My father’s funeral was, as you can imagine, a pretty traumatic experience and not one I like to think too much about. Someone assembled a video photo collage of my father, showing pictures of him from when he was a baby all the way up to a month or two before his death. The soundtrack was two of our favorite songs—Led Zeppelin’s “Stairway to Heaven” and Kansas’s “Dust in the Wind”. Let me tell you, watching your father repeatedly move through his life in photographs is a sure way to make sure you never want to listen again to the songs that were the aural background of the experience.
I was thinking about this the other day as I stared at the box set of Led Zeppelin’s complete works, considering ripping the CDs to MP3s. I inherited the discs from my father, and I’m often reminded how much I love their music when I hear the odd song on the radio or in a TV commercial, but I can’t bring myself to rip the damn things for some reason. Mostly because of the funeral associations. And it struck me—we went about choosing the music for his funeral all wrong.
I’m going to leave precise instructions that my favorite songs not be played at my funeral. Don’t play them at all, anybody, for, like, a year after I die! I have a much better idea.

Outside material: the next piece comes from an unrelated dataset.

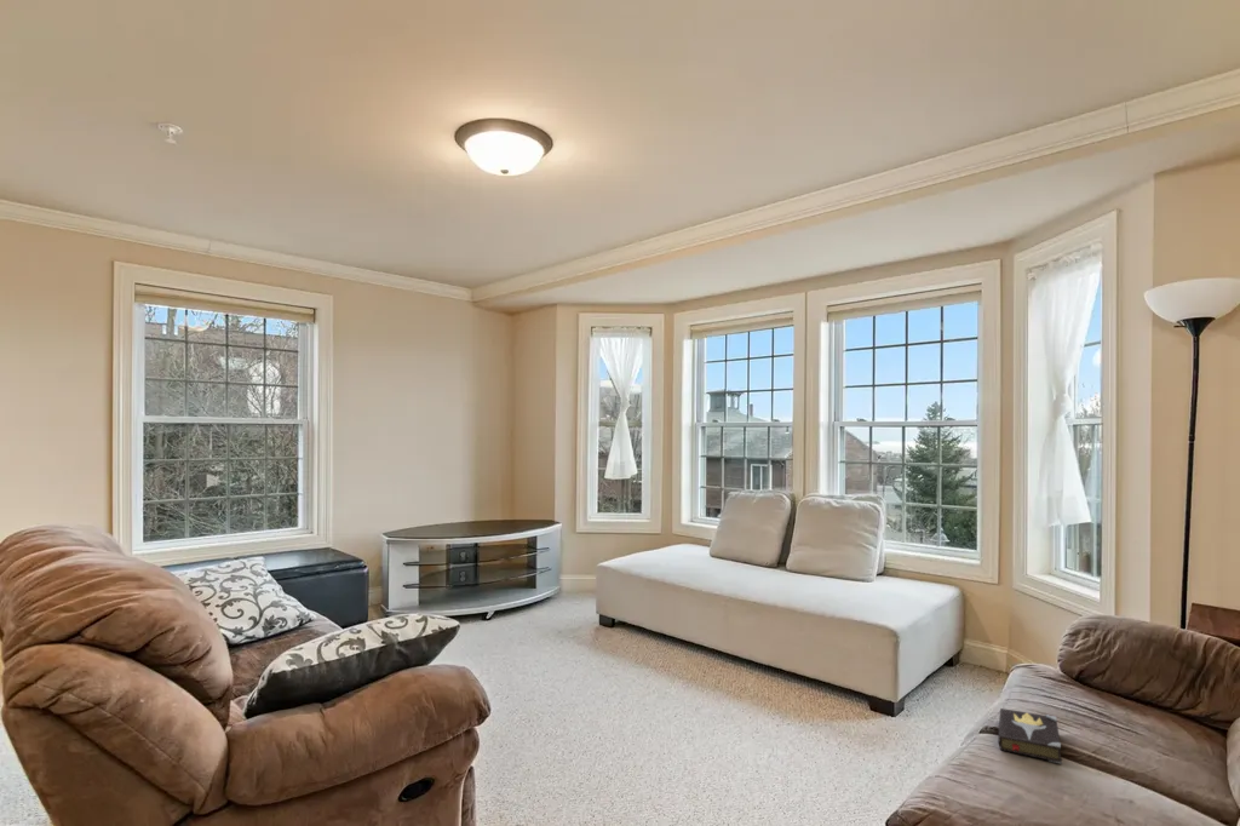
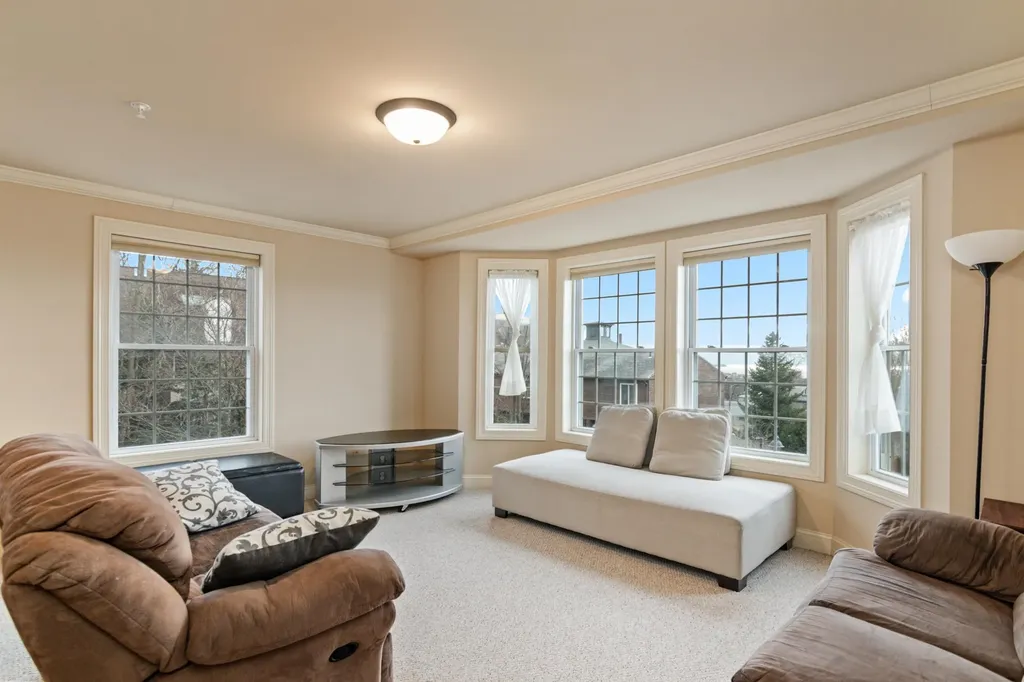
- hardback book [998,707,1063,765]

Here are the 3 songs you are to play at my funeral: “MMMBop” by Hanson, The Chicken Dance song, and, please, please, play “Joy to the World” by Three Dog Night. I was taunted by that song my entire goddamned childhood. Most people say they would kill Hitler if they had a time machine, but I would make sure Three Dog Night died in a bus crash before working on fixing more important missteps in history.